**RECORDED DATA:**
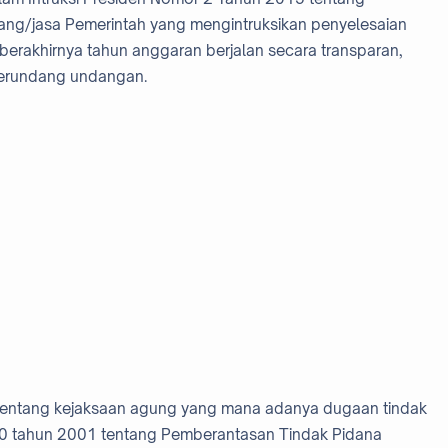
ng/jasa Pemerintah yang mengintruksikan penyelesaian
erakhirnya tahun anggaran berjalan secara transparan,
 perundang undangan.
 tentang kejaksaan agung yang mana adanya dugaan tindak
0 tahun 2001 tentang Pemberantasan Tindak Pidana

**WHAT THE TASK ASKS:** What is needed is an exact copy of the records above, with no pictures in it.

**RESULT OF THIS TASK:**
ng/jasa Pemerintah yang mengintruksikan penyelesaian
erakhirnya tahun anggaran berjalan secara transparan,
 perundang undangan.
 tentang kejaksaan agung yang mana adanya dugaan tindak
0 tahun 2001 tentang Pemberantasan Tindak Pidana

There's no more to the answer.